Sam ignored the comment. “We’re still inside the building.”

“That’s right,” Ben said. “And I still have my Glock aimed at you. So don’t even think about making any funny moves.”

He did, too. That particular itch that said someone was aiming a gun at him had settled in between Sam’s shoulder blades and seemed as if it would never stop. Even under the flooring, in the blind dark, Gellie had seemed to know with supernatural accuracy where Sam was at every moment, no matter how quietly he moved.

And the big man had made barely a sound, even when he had to crawl through the narrow opening under the office and corridor. Overhead, the guards’ boots had stamped and shifted on the tiles, while the two of them had crawled onward through the dark.

“If you’re still determined to get out of here…”

“I am.”

“Then we need to make it out of the building.”

“Don’t even think about screwing me over,” Ben said.

“I have to admit that it crossed my mind a couple of times down there,” Sam said. He was going through the conference room, trying to find anything that might assist in their escape. But he seemed to have run out of luck. “All I’d have had to do was accidentally hit my head on something, and they would have found us.”
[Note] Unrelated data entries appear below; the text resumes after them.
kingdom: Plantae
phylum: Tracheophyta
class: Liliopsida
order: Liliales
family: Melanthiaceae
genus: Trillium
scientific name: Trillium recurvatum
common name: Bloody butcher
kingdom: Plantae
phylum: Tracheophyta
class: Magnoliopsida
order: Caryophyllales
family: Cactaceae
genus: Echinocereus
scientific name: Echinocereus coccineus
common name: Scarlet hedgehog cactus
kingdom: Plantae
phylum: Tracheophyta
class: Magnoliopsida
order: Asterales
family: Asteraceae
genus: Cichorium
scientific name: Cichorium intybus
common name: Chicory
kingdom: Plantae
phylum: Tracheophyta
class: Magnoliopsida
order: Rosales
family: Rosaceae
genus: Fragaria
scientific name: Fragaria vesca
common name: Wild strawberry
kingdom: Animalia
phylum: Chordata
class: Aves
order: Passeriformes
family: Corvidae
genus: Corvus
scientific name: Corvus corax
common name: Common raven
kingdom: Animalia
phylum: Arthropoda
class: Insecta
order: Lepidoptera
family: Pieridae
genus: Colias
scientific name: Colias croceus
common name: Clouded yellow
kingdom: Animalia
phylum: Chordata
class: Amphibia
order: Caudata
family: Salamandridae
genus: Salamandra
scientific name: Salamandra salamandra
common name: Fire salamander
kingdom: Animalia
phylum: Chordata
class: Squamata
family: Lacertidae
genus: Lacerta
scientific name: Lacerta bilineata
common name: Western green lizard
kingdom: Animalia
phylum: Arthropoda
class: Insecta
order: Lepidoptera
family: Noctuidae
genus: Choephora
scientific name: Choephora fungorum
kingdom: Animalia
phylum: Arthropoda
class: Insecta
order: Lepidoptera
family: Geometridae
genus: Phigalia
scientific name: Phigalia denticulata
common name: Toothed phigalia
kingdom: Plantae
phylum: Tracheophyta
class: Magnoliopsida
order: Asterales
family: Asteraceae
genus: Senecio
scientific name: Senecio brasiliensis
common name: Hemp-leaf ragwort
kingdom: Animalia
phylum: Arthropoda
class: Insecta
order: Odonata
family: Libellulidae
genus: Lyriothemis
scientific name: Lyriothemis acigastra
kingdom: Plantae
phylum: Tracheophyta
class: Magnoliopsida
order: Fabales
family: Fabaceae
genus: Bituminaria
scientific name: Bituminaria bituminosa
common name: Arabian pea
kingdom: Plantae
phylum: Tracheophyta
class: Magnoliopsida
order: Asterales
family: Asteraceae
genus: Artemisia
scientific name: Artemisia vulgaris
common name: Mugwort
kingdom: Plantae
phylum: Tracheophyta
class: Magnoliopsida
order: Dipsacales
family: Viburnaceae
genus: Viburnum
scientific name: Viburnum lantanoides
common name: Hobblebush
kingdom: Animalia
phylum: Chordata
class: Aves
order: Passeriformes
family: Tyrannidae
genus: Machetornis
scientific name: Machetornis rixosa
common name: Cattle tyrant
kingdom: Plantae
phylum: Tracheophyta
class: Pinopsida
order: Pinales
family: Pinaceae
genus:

“Ha ha,” Ben said dryly. “All right, joker, let’s get a move on. Do you know where we are?”

“Yes. The outer ring of Wedge 1, Corridor 3. Once we step outside the door, we need to take a right toward the heliport entrance, which is around one of the big corners, down corridor 4, and out the big double doors to the left. Bunch of helicopters. Can’t miss it.”

“And a pilot?”

“Let me worry about that,” Sam said.

“Everything’s on high alert. We’re just going to walk out of here?”

“The usual procedure is to lock down areas by wedges. They think they have us contained in the Secretary of Defense’s office. Otherwise, we’d be hearing alarms and announcements outside the door.”

“And if they’re just setting a trap?”

“Then we duck back into the room, block the door, and head back under the floor.”

“You sound more confident than you should,” Ben said. He did have a point — he was still aiming the Glock in Sam’s direction.

Sam opened the door. A security detail was in the process of shutting down the outer ring of wedge 1. He closed the door again. “Change of plans.”

“Why? What’s wrong?”

“They’ve extended their area of lockdown. We’re going to need to get across to the next wedge through the secret escape tunnel.”

Ben snarled, “So take me there!”

“All right, all right…”

Sam opened up the hatchway and climbed down. Ben followed right behind him, closing the hatch on his way down.

“Where’s this going to take us out?” Ben asked in a sibilant hiss.

“The tunnels open in multiple places throughout the Pentagon,” Sam replied. “I’m hoping to exit somewhere near the southwestern carpark.”

“You’re hoping?”

Sam shrugged. “It’s not like I have a map.”

“What’s the point of having a secret escape tunnel that doesn’t get you out of the building?” Ben asked, irritably.

“It does. Somewhere near the Potomac.”

Ben asked, “So why don’t you take me that way?”

Sam ignored him, stopping at a point where two tunnels intersected, where two wedges of the five-sided building met. He checked the compass on his dive watch, confirmed his position, and headed west, toward the southwestern carpark exit.

“Hey,” Ben said, grabbing him by his shoulder, to face him. “I asked you a question.”

Sam met his eyes, defiantly. “Yeah?”

“Why don’t you take me all the way out of the building through to the Potomac?”

“Because I promised you I’d get you out of here, and you promised me that you wouldn’t kill me in the process.” Sam forcibly shrugged Ben’s hand off his shoulder and continued walking west. “For reasons I’m quickly forgetting, I promised to get you out of here alive, and that’s exactly what I intend to do.”